Player revenues: Under the current CBA, players receive 57 percent of hockey-related revenue and the owners want to decrease that number. In their first proposal, the owners wanted to reduce it to 46 percent, according to Renaud Lavoie of French-language television network RDS. The New York Post’s Larry Brooks reported that the owners seek to redefine what is included as hockey-related revenue.

By comparison, during labor disputes in the past year, players in the NFL and NBA agreed to revenue shares of roughly 47 percent and 50 percent, respectively.

Salary floor and revenue sharing: As the salary cap rose these past seven years, so did the floor — from $21.5 million in 2005 to $48.3 million last season. It has helped inflate contracts for players on some low-revenue teams, but it’s also a financial strain on those teams.

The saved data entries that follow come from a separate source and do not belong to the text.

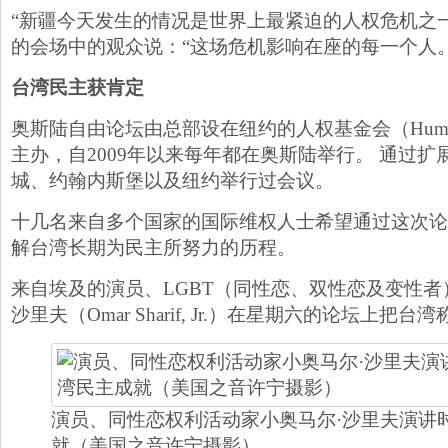
“新疆今天发生的情况是世界上最紧迫的人权危机之
的会场中的观众说：“这场危机影响在座的每一个人。
台湾民主获肯定
奥斯陆自由论坛由总部设在纽约的人权基金会（Human Righ
主办，自2009年以来每年都在奥斯陆举行。 通过
城、约翰内斯堡以及纽约举行过会议。
十几名来自多个国家的国际维权人士希望通过这次论
解台湾长期为民主所努力的历程。
来自埃及的演员、LGBT（同性恋、双性恋及变性者
沙里夫（Omar Sharif, Jr.）在星期六的论坛上把台
演员、同性恋权利活动家小奥马尔·沙里夫演讲
就（美国之音许宁摄影）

Players will fight rolling back salaries as they did during previous negotiations to artificially lower the floor and cap, arguing that they will only rise over time and create the same problem. The NHLPA likely will propose altering the league’s revenue-sharing program, which currently restricts teams that qualify for the funds by revenue generated, average attendance and television market size, to better level the field between the haves and have-nots.

Free agency: The age to become a free agent went from 31 to 27 or seven years played in the NHL, creating lengthy, lucrative contracts for players in their prime. Owners would like to push it back up. Their initial proposal would require 10 years in the NHL before players are eligible for unrestricted free agency.

Contract lengths and structure, buyouts, etc: One only needs to look at the deals signed by Zach Parise and Ryan Suter in Minnesota, who agreed to matching 13-year, $98 million contracts that depreciate to $1 million in salary each of the final two years, to see that often the way teams lock up players for long terms is by front-loading the deal.

The league’s first offer would limit contracts to five years in length, abolish the option for salary arbitration and extend entry-level contracts to five years from the current three. Alteration of buyout rules, so that a buyout wouldn’t count against the salary cap, and the creation of an amnesty clause that would permit teams to drop a bad contract are also expected to come up in talks.

Miscellaneous: Other debates likely will include equipment size, the way in which supplementary discipline is doled out, a new realignment plan and more.

For at least the next two months, much of the hockey world will be relegated to watching and waiting to see if either or both sides are willing to lose games. Fehr has stated that the season could start on time without an agreement as negotiations continue, if the two sides agree to it. But whether that is a realistic possibility remains to be seen.

“I have always viewed a strike as a last resort,” Fehr told reporters in Toronto Friday. “What a last resort means is you bargain in good faith, you do everything you can, you listen carefully to what the other side says, you make counterproposals when you can, and you keep at it until you get an agreement. Hopefully the other side shares that.”

As is the case around the league, Capitals players have voiced their hope that there won’t be a stoppage. They’re ramping up their offseason workouts as they usually would in preparation for training camp and a season that may or may not start.

“I want to play hockey come September. I hope they can get a deal done; it’s something I’m watching closely,” said Jay Beagle, who recently signed a three-year contract extension and said he plans on returning to Washington the same time he usually would.

“I’ve talked to a couple of the guys, and either way I’m going to be heading down to Washington like I would on a normal schedule and proceed as normal, like there’s going to be a season,” he added. “I’ve never been a guy who knows much about what’s going on. I’m just a guy who loves to play hockey.”